3 thoughts on “The Worst Sentence William James Ever Wrote

  1. This reminded me that even scholars who should know better (James was wrong, but so were many of his contemporaries, a situation that did not significantly change until well after WWII), like the late A.C.Graham (1919 – 1991), the Welsh scholar and Sinologist who was Professor of Classical Chinese at the School of Oriental and African Studies (University of London), can say some rather startling things that suggest a less-than-charitable or nuanced interpretation terms of and ideas of non-Western philosophical provenance. For example, consider his general characterization of the Daodejing:

    “At the root of the thinking, pervading this book of evasions and retreats disguised by a pseudonym, is one dominant emotion, fear. In Lao-tzu we are breathing an air very different from the perfect fearlessness of Chuang-tzu…. The pressing concern is with how the small state and the small man survive in a world of murderously competing powers.”

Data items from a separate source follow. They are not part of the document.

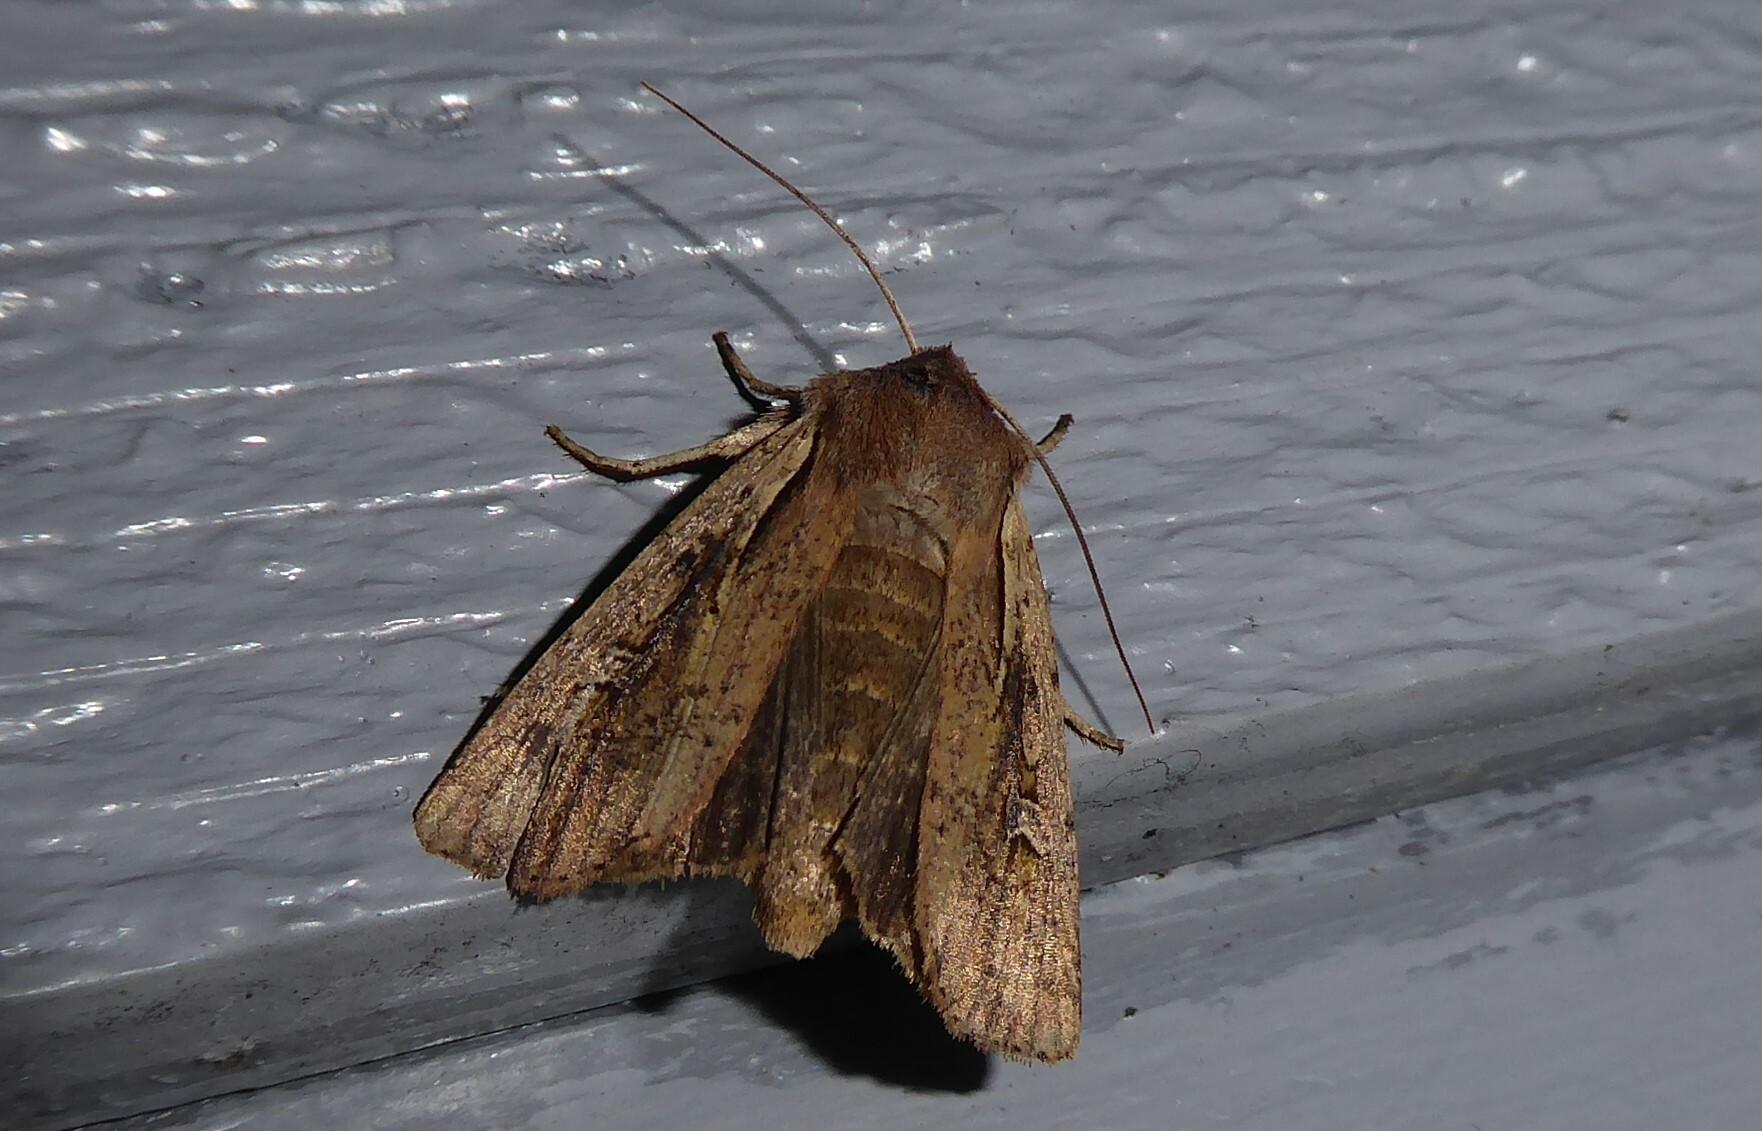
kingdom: Animalia
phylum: Arthropoda
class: Insecta
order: Lepidoptera
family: Noctuidae
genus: Ichneutica
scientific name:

    As Russell Kirkland has noted, Graham also proffers an odd and implausible claim about the the Nei-Yeh, stating that it is, “as usual, addressed primarily to the ruler.” (!!!)

    One could say more, but this should suffice as a taste of interpretations that strike one as wildly off target; I have yet to read anyone well acquainted with this and earlier Daoist (or Daoist-like) material that would describe the ethos of the prior text in this manner or view the Nei-Yeh in such terms.

  2. This seems to be very similar to problems faced in Nietzschean hermeneutics. Is James’ simply offering an overly simplistic, colonial reading of these Indian thought traditions, or is he (perhaps even more perniciously) identifying certain conceptual positions and giving them names from a non-European context of philosophizing? I’m thinking for example of F.N.’s use of “European Buddhism” as a category of critique.

    I wonder how you square your general admiration of James’ pragmatic thinking with these sorts of passages? Or is it better left unresolved?